■ **Problem requirements**
Recast the lines of the rows below as a Markdown table with the columns "No." and "Line", numbering each line and skipping blank ones. Leave the pictures out of the answer.

(Layout annotation data)
————————

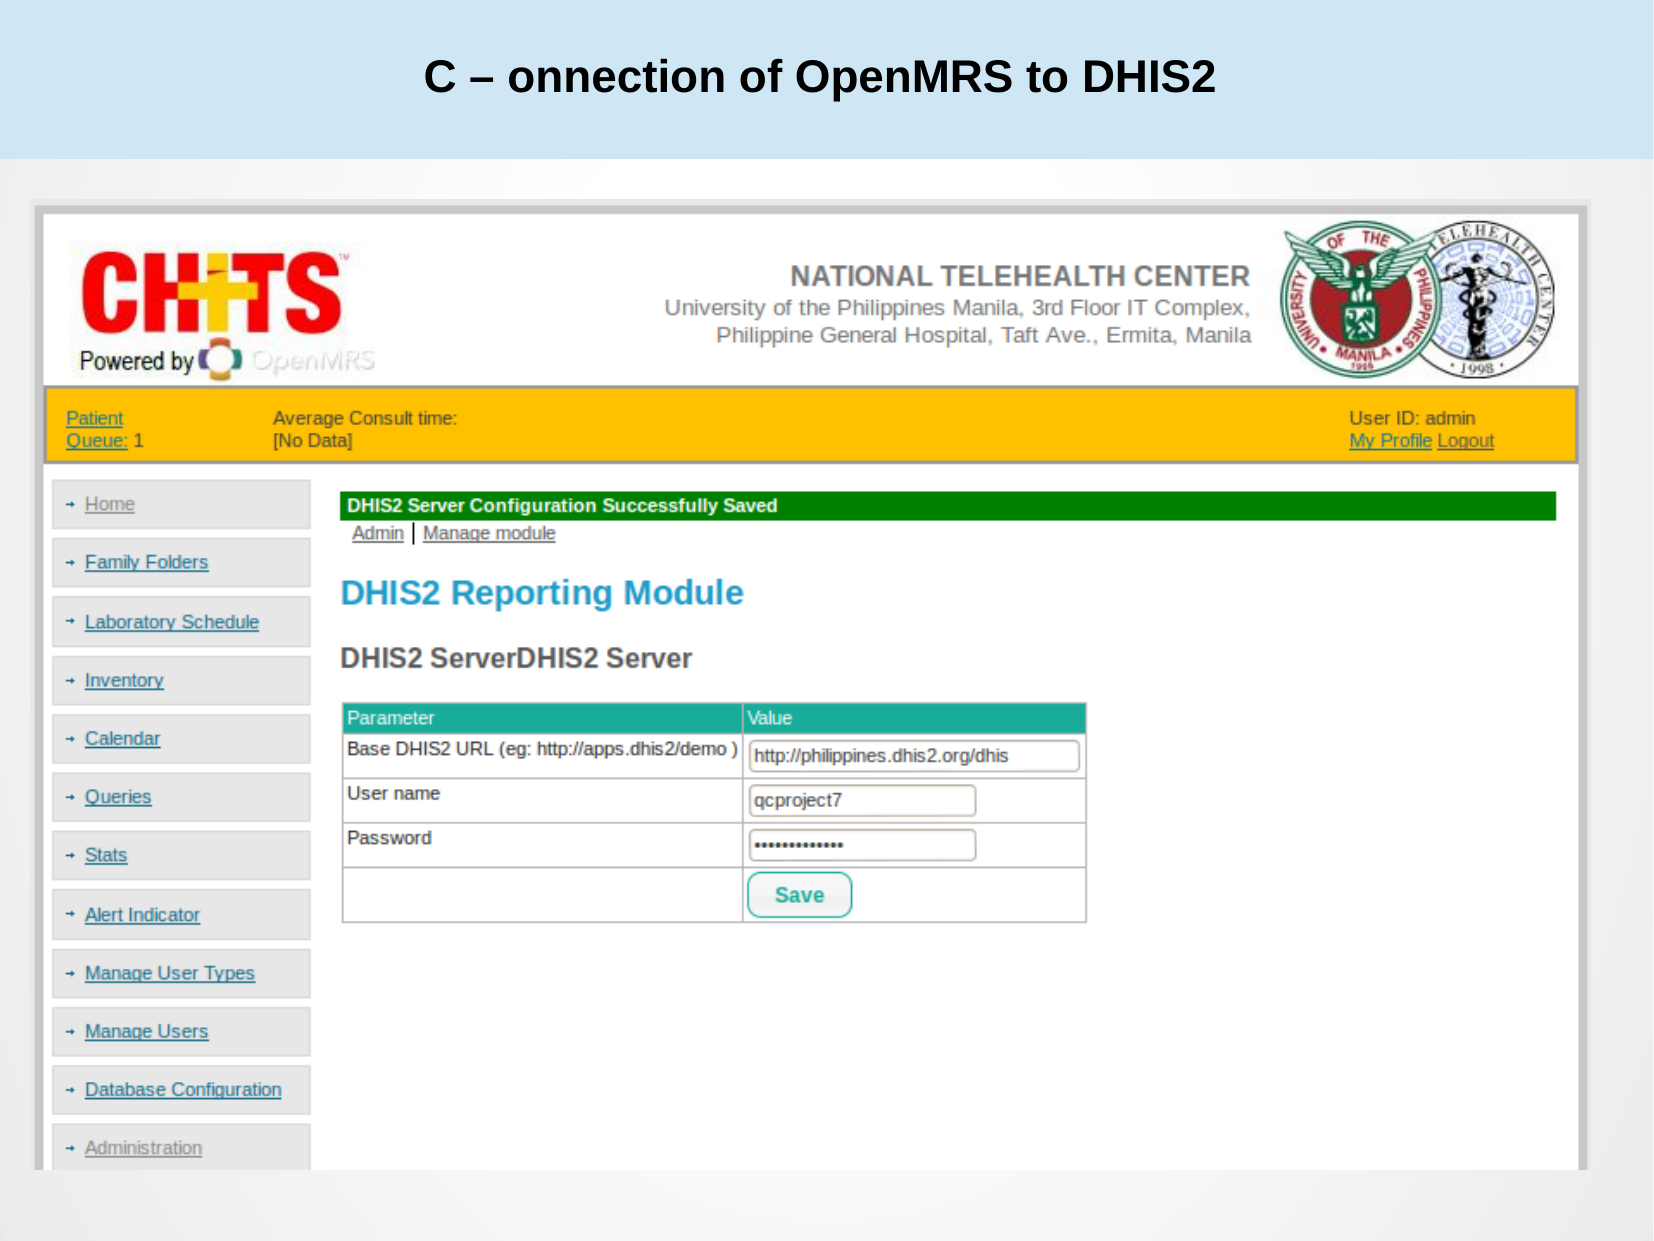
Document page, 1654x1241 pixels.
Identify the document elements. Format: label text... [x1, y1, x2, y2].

picture [0, 159, 1654, 1241]
text_box C – onnection of OpenMRS to DHIS2 [0, 0, 1654, 159]
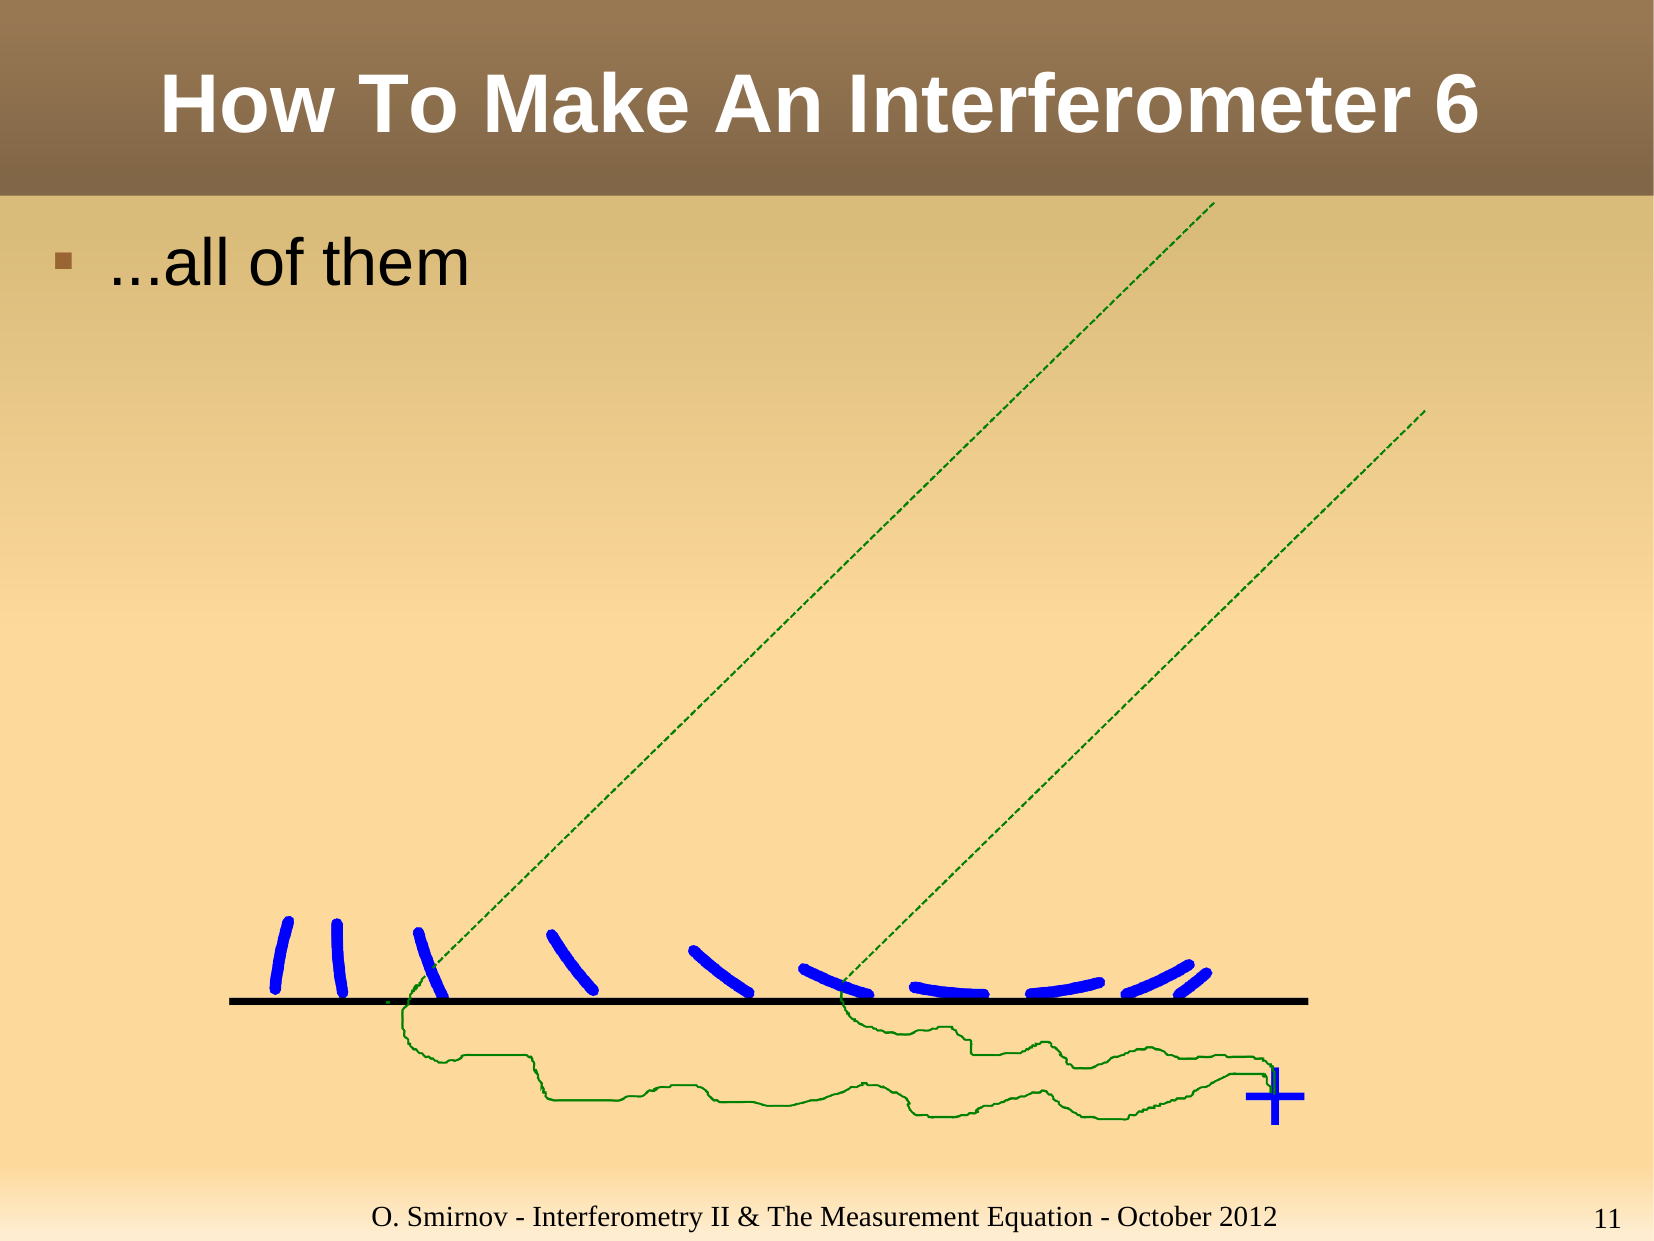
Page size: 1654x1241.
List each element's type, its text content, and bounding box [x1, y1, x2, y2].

————————

■ **Complete response**
| No. | Line |
|---|---|
| 1 | Document page, 1654x1241 pixels. |
| 2 | Identify the document elements. Format: label text... [x1, y1, x2, y2]. |
| 3 | picture [0, 159, 1654, 1241] |
| 4 | text_box C – onnection of OpenMRS to DHIS2 [0, 0, 1654, 159] |
| 5 | Page size: 1654x1241. |
| 6 | List each element's type, its text content, and bounding box [x1, y1, x2, y2]. |